Book Review : The Maid’s War
A Kingfountain Prequel
By Jeff Wheeler
Sent on an impossible mission by Kingfountain’s ruler into the heart of the enemy’s capital as two mighty kingdoms prepare for war, Ankarette Tryneowy must divine the location of a magical sword, perhaps their key to victory. What she finds is the truth—one she could never have foreseen.
Searching for Firebos, the sword of ancient kings, is no simple task. It disappeared after one of the most powerful Fountain-blessed figures, the Maid of Donremy, used it in battle, and no one—except perhaps the Maid’s dearest friend, the Duke of La Marche—knows its whereabouts. But when Ankarette finds the aging duke in his prison cell and hears the mystery he unveils, her mission becomes more perilous than she could have possibly imagined. (Courtesy of goodreads.com)
Adult Point of View
Once again I love the Kingfountain series! I’m hoping Wheeler will do more books from the other countries in this world, I hate to see it end.

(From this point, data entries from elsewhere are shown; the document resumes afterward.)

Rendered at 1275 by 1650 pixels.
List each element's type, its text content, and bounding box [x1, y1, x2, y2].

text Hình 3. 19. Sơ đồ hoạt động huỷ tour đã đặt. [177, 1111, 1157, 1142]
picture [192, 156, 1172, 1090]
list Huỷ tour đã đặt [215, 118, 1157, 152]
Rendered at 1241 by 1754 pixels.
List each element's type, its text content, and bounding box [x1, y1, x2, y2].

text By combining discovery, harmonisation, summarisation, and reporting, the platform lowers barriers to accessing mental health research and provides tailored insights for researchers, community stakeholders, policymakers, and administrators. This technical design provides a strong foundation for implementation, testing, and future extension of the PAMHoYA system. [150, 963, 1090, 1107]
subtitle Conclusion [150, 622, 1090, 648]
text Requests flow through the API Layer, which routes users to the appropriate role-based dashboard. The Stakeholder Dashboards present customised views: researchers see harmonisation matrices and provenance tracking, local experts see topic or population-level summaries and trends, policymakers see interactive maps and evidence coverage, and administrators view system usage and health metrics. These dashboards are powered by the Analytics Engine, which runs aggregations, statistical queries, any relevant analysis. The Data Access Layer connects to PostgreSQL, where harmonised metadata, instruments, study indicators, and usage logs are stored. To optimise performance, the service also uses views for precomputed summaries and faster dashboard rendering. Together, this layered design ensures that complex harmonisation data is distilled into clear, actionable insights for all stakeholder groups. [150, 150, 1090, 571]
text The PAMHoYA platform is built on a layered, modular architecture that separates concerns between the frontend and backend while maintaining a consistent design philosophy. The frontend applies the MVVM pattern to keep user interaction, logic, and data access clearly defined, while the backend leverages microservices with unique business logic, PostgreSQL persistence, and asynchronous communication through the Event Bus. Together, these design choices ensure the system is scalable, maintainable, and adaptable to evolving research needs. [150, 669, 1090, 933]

The characters are phenomenal; Wheeler crafts people that are a combination of light and dark.
The Maid of Donremy, Genette, Kingfountain’s version of Joan of Arc, is a combination of a righteous prophetess, a demure peasant and a determined warrior. I like that we have a glimpse of Genette’s weaknesses, making her more believable, and lovable.
The Gentle Duke, Alensson Duke of La Marche, battles within himself. He struggles to remain true to his noble principals rather than grasp at power and revenge. Alensson desperately wanted to be an instrument of the Fountain, but it doesn’t turn out in the way he hoped.
The cowardly king, Chatriyon,is swayed so easily by the schemers and sycophants surrounding him and succumbs to the power that destroys his moral compass, when he already had the right to the position but he could not be humble enough to accept it as a gift.
Ankarette is in this novel, though she plays a small role, I still enjoy her and her dedication. Ankarette’s character is fleshed out and we learn more of her motivation for her actions. I liked Ankarette before and like her even more now.
Telling the tale of a Joan of Arc inspired character could easily become mired in battle after battle. Wheeler manages to give the reader the salient points of battles without delving into every episode. The Maid’s charisma clearly comes through as the driving force, not just in winning against impossible odds, but for the progress of the plot. The entwined lives of the characters focus on their choices and the subsequent consequences. The reader also gains a greater appreciation for the extensive power of the Fountain, and it’s divine omniscience to forecast the upcoming events in the Game. The miracles manifest in the Maid’s life are a combination of actual events and fiction. Joan of Arc miraculously lived after throwing herself out of a tower and landing in a dry moat. She also uncovered a sword in the monastery of Fierbois. Wheeler states in the afterword, “She is someone who helps us continue to believe in miracles.”
The church of Sainte-Catherine, in Sainte-Catherine-de-Fierbois
This painting is close to how I envisioned Genette in The Maid’s War.
The best news is that The Maid’s War is to be a bridge between the first three books in the series and the next three books. I can hardly wait!
5 out of 5 stars
- the Mother
If you liked this one try A Cast of Stones by Patrick W. Carr, The Thief by Megan Whalen Turner, Stranger To Command by Sherwood Smith and The Blue Sword by Robin McKinley.